The trouble with all that is who decides who is "incipient"
That is the key point. It has legal, medical and ethical components with none easy to answer. Its one of those things
where in hindsight, we second guess and come up with pat answers and what appears to be cause and effect situations
that seem predictable and controllable.
The bottom line is they are not predictable and controllable, looking at a bad event after it happens creates an illusion of
predictability and certainty and therefore controllability.
I am concerned about an abuse of the legal and mental health processes in incarcerating the wrong people. Its a fine line.
I have worked in the damn system. There are days I have seen sick people released and can't believe it and other days people forced into hospitals who don't belong there.
Some psychiatrists are helpful, others over-worked and so misdiagnose and screw up.

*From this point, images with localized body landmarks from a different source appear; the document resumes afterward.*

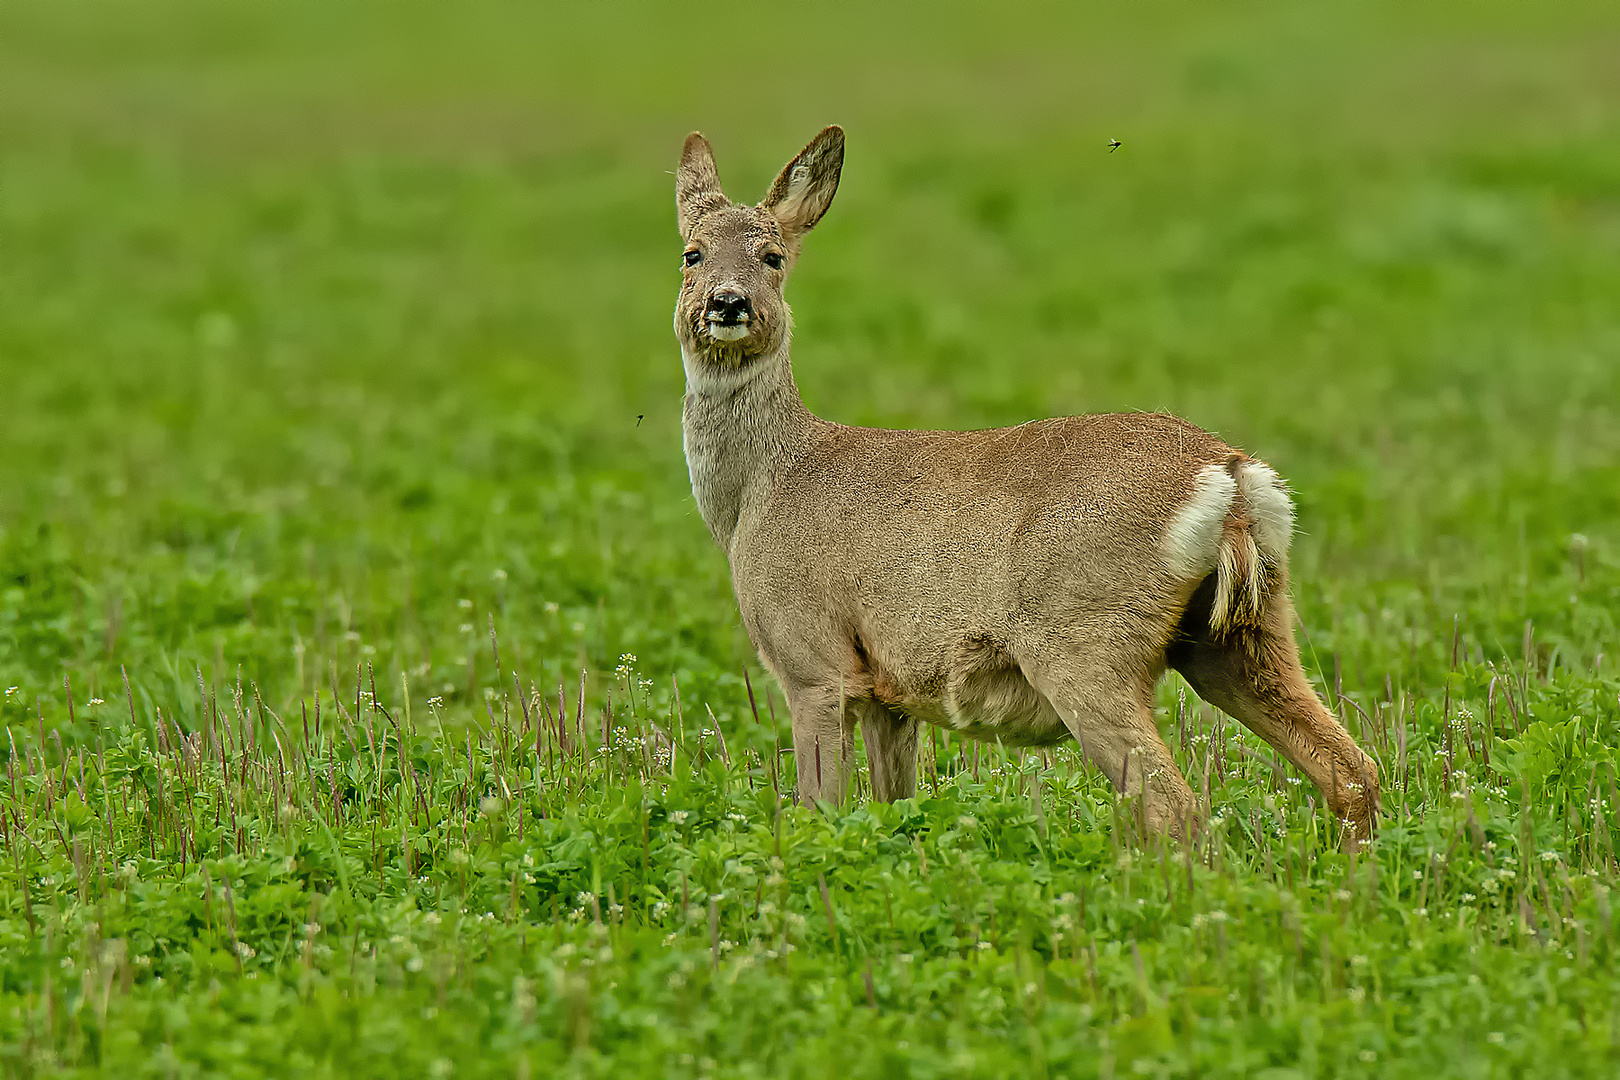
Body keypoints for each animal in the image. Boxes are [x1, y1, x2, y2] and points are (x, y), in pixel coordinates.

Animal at [670, 124, 1380, 835]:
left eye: (773, 257)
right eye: (691, 254)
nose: (727, 303)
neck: (760, 488)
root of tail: (1231, 476)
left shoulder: (813, 659)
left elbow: (819, 810)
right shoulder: (887, 690)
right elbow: (894, 804)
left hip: (1084, 644)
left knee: (1175, 804)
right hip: (1242, 631)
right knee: (1351, 769)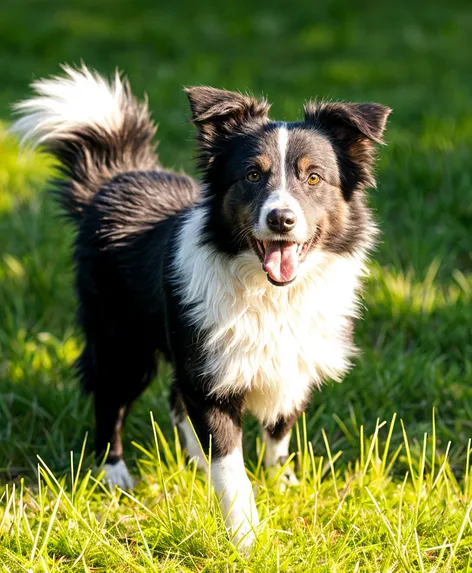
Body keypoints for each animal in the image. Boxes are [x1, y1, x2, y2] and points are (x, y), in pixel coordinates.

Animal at [12, 66, 390, 548]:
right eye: (252, 175)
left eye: (314, 178)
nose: (281, 219)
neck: (270, 292)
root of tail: (116, 175)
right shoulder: (211, 381)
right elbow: (230, 467)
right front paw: (244, 536)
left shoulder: (292, 365)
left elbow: (279, 431)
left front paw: (282, 483)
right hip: (123, 341)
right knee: (110, 398)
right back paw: (114, 473)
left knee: (174, 395)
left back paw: (191, 458)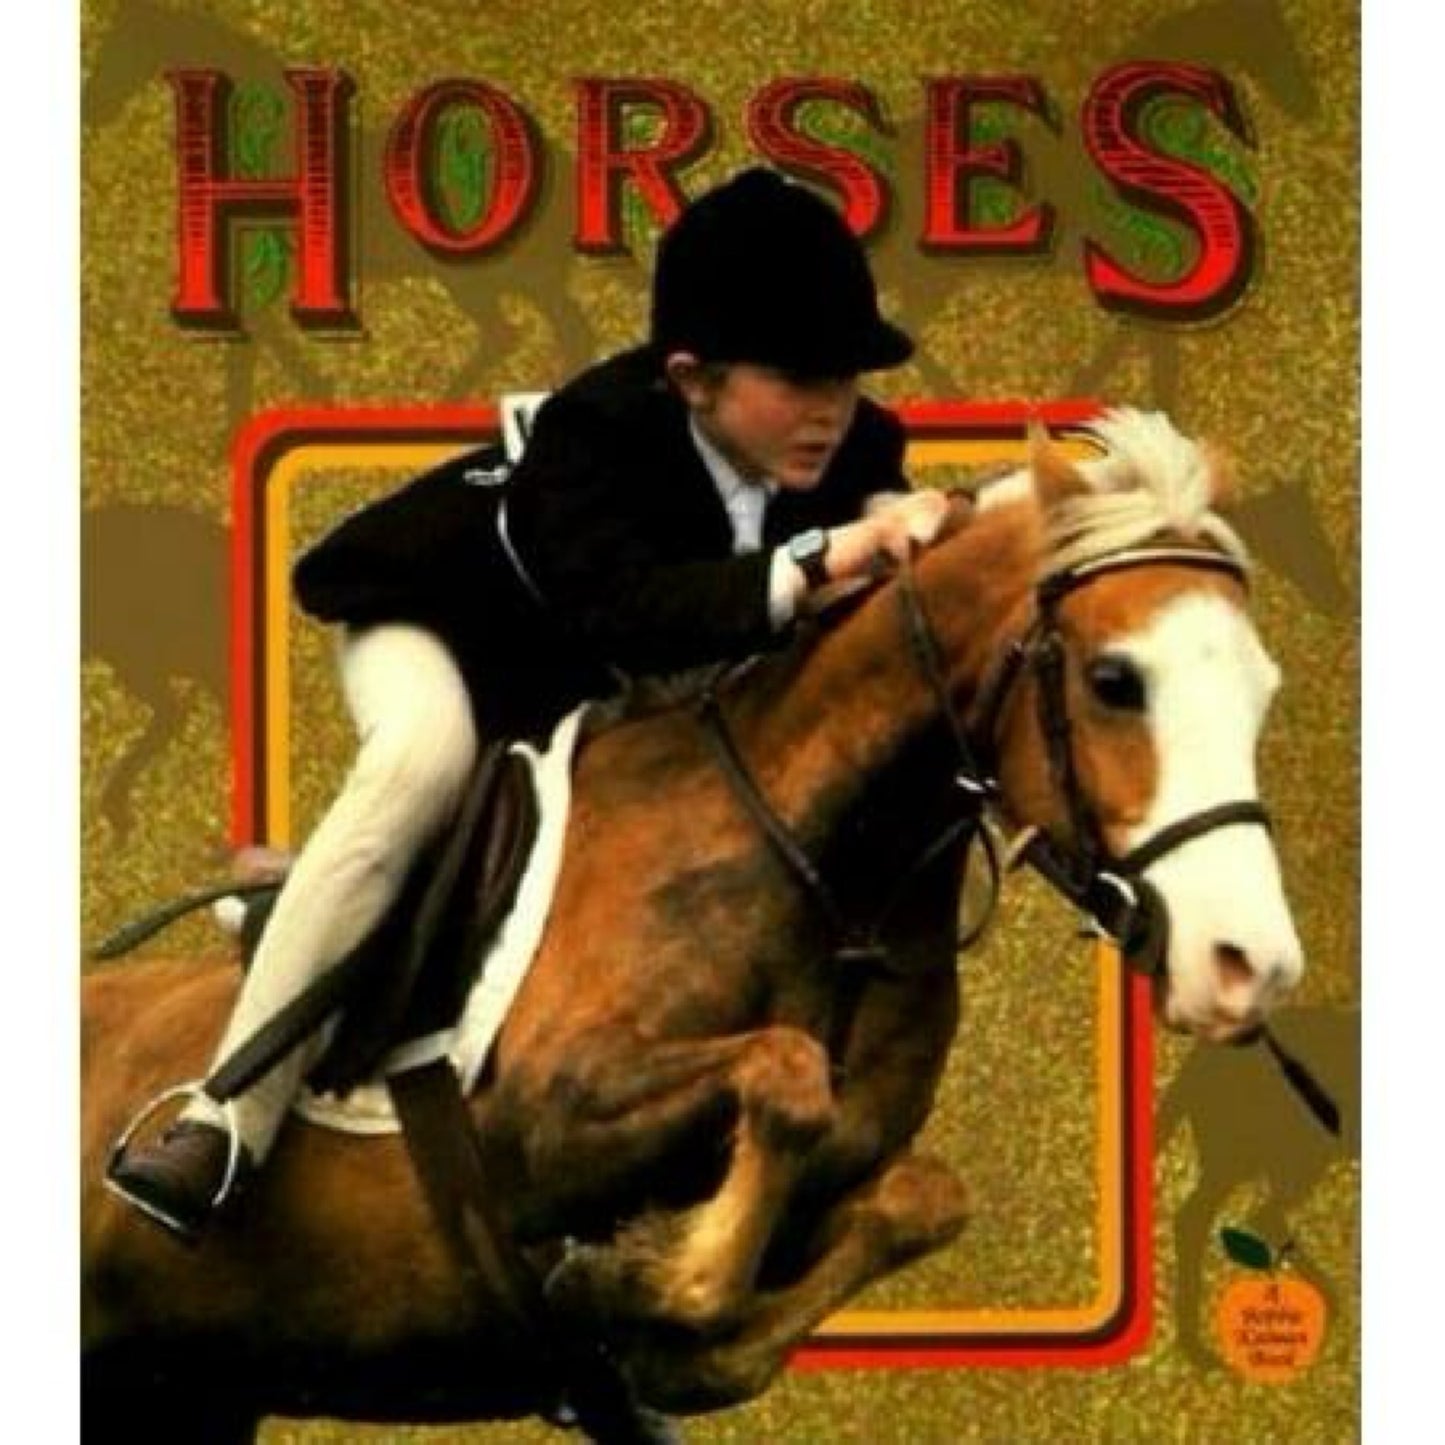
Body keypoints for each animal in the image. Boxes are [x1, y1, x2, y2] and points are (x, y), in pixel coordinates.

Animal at [81, 409, 1304, 1442]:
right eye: (1113, 679)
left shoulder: (846, 1165)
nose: (1249, 967)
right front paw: (630, 1275)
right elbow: (786, 1073)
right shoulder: (539, 1118)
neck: (831, 877)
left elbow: (912, 1199)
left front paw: (644, 1304)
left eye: (1263, 690)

Emergency rooms in hospitals are swamped as it is making psychiatric admissions problematic.
The Charter of Rights n Canada makes it all but impossible to force medication or treatment on anyone.
Likewise costly civil law suits now mean doctors will not expose themselves to law suits for forcing people into psychiatric hold without the patient's consent.
Bottom line is as well, most violent people are not contrary to belief as predictable as we think they are. They don't give out signs or warnings as many think they do. I know people who can turn on you and bite and attack you with no warning. They have a range of neurological and psychiatric conditions that mask their emotions and appearance.
Ask anyone who works in an old age home how unpredictable people with dementia or Alzhiemer's can be.
90 to 95% of schizophrenics are not violent. Drugs such as meta-amphetamine, crack
****, can make people get 10 to 100 times their strength when they rage.
Some kinds of disassociated states can make people appear possessed by demons-their eyes bulge, they scream out babble and they bite, kick, attack and even zapping them may not slow them down.
Under the circumstances, I tend to have a lot of respect for prison guards, police, fire, paramedicspsychiatric nurses and attendants, people who work front line when people go ballistic. Interestingly those front line responders are a lot more tolerant than we pedestrians and by-standers. They are a lot more sympathetic to the mentally ill than you would expect for what they have seen.
I have facilitated groups with violent men in prison and in court programs. I wish I could tell you they are predictable and putting them in jail would help. Putting a violent angry man in prison may only serve to make him worse on the way out.
I am sorry for all the failures in my job over the years but I can tell you the system tries to do its best juggling individual legal rights with the right of a society to remain safe. It just aint easy.